__TEXT PASSAGE__
════

As Seamus marches from the barracks he ruminates on many of RAW’s favorite demons: double-cross, paranoia, violence and madness. 

Interestingly, my light research indicates that “Croppies Lie Down” wasn’t sang until the Irish Rebellion of 1798. In fact, I was unable to find the verse sang in The Widow’s Son anywhere in the original lyrics and at first only excerpted in a book from 2003 by a historian named William Kelleher: The Troubles in Ballybogoin: Memory and Identity in Northern Ireland.  Eventually I found the same verse in some other books- the oldest one being from 1982. Too Long a Sacrifice is a history of the Troubles in Northern Ireland since 1969; the author, Jack Holland, had a Protestant father and Catholic mother and worked as a news reporter. This leads me to believe that the verse must have been added to the original song sometime during the late twentieth century. The last line before the refrain “And soon the bright Orange put down the Green rag” is particularly aggressive and certainly could have been penned amidst the violence and politics. So it seems that neither the song, or especially this verse, dated back to the Battle of the Boyne. Another trick by Mr. Wilson. 

The Rebellion of 1798 was led by Presbyterians and joined by the Catholics which gives credence to the discussion of how the recension of the Declaration of Independence of Conscience by William of Orange really fucked over anyone who wasn’t an Anglican. The “croppies” of the song were so-called because the revolutionaries cut their hair in the French Jacobin style (not to be confused with the Jacobites).

════

__TASK SET__
A) Update the commentary on "Croppies Lie Down" by rewriting everything from "The Rebellion of" down to "with the Jacobites)." with "Presbyterians" changed to "Protestant dissenters".
B) In the commentary on "Croppies Lie Down," what is the explanation for why the croppies were given that name?
C) Pick up the commentary on "Croppies Lie Down" after its final sentence and carry it on.

════

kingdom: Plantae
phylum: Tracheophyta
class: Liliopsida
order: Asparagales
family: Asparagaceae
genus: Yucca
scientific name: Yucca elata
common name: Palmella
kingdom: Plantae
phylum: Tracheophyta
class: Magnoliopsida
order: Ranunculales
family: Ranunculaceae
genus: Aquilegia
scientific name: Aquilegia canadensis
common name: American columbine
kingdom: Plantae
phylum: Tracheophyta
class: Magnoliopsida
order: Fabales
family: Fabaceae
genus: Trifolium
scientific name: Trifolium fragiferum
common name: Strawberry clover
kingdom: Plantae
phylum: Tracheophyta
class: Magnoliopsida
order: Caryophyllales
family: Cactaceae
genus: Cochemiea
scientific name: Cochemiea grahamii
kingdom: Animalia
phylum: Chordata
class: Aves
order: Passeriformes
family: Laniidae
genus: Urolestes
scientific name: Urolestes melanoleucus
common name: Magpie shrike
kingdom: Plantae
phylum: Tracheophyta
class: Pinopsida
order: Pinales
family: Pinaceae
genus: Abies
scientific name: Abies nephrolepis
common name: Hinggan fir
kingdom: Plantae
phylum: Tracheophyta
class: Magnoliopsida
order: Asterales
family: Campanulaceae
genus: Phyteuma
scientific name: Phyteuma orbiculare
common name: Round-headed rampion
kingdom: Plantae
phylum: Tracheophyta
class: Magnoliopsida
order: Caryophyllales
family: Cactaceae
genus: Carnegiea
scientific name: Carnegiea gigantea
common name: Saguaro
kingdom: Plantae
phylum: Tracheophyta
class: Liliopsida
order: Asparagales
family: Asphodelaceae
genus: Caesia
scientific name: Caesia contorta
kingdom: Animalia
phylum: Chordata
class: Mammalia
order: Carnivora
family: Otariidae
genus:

════

__TASK-BY-TASK OUTPUTS__
A)
The Rebellion of 1798 was led by Protestant dissenters and joined by the Catholics which gives credence to the discussion of how the recension of the Declaration of Independence of Conscience by William of Orange really fucked over anyone who wasn’t an Anglican. The “croppies” of the song were so-called because the revolutionaries cut their hair in the French Jacobin style (not to be confused with the Jacobites).

B) The revolutionaries cut their hair in the French Jacobin style.

C)
The Declaration of the Independence of Conscience is more widely known as either the Declaration(s) of Indulgence or the Declaration of the Liberty of Conscience. Of course, James II wasn’t exactly being as beneficent as the text reads and was mostly trying to make his own Catholic faith legal. The founder of Pennsylvania and guy from the Oatmeal tube, William Penn, was a supporter of the Declaration and later quit the party when it was rescinded after the Glorious Revolution. (I’m somewhat certain the guy from the Quaker Oatmeal container isn’t actually William Penn but that’s how I’ve always pictured him.)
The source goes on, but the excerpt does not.